75 ASHAB-I TAHRİÇ: Bunlar asla ictihad yapmaya muktedir değildirler. Ancak mutlak müctehid`in, şer`i konularda takip ettiği usûlü gayet iyi bildikleri ve kaynaklara vakıf oldukları için; "Mücmel" olan bir ictihadı veya iki manaya ihtimalli mübhem bir hükmü, mukayese etmek sûretiyle kendi reylerine göre izah edebilirler. Fahrüddin-i Razi ve emsali bu tabakadandır. Mukallid`lerin en üst sınıfı budur.
76 ASHAB-I TERCİH: Bazı rivayetlerin, diğerlerinden daha üstün olduğunu tesbit edebilen fukaha`ya "Tercih Erbabı" denir. Ebû`l Hasen Kuduri ve İmam-ı Merginani bu sınıftandır. Meselâ: "Bu evlâdır, bu daha sahihtir, insanlar için bu daha münasibtir" gibi hükümler serdederler.
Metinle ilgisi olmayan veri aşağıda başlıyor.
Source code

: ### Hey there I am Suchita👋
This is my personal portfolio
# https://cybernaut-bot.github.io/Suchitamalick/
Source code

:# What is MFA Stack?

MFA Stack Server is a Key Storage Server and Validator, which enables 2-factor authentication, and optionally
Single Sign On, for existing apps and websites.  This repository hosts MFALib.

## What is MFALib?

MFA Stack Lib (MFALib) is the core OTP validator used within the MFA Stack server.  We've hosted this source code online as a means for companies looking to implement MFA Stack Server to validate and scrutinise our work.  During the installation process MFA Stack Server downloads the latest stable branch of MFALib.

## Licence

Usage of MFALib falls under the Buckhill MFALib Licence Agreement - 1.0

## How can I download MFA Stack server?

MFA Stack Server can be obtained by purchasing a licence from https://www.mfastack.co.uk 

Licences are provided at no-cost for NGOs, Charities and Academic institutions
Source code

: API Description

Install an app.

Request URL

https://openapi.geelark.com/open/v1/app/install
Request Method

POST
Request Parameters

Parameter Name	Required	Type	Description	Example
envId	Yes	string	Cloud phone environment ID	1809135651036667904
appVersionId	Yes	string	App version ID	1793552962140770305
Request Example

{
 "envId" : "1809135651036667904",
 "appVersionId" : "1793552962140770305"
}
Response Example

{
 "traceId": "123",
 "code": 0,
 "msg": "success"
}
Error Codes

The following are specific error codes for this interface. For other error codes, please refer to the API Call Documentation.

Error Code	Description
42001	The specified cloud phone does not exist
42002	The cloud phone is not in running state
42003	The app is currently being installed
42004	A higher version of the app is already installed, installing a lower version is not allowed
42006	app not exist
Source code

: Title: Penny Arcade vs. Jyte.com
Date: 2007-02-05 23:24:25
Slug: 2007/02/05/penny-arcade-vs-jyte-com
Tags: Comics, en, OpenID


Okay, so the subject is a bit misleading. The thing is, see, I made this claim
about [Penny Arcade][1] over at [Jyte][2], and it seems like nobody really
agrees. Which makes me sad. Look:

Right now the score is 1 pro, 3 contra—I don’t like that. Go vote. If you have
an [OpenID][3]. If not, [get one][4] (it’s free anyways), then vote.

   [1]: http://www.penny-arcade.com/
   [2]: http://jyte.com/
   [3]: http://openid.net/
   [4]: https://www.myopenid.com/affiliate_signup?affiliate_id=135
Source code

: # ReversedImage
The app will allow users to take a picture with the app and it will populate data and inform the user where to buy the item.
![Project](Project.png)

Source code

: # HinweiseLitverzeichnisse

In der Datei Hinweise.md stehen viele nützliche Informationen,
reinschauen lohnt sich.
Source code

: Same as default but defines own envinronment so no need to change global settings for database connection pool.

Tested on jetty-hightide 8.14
77 ASHAB-I TEMYİZ: Mukallidlerin üçüncü sınıfı temyiz erbabıdır. Bunlar Zahir mezhebi, nadir rivayetleri, kuvvetli ve zayıf kavilleri birbirlerinden ayırabilirler. Bunların görevi; reddedilmiş olan kavilleri ve zayıf rivayetleri kat`iyyen nakletmemektir. Müteehhirin ulemâdan Kenz, muhtar ve vikaye sahipleri, bu sınıfa dahildir.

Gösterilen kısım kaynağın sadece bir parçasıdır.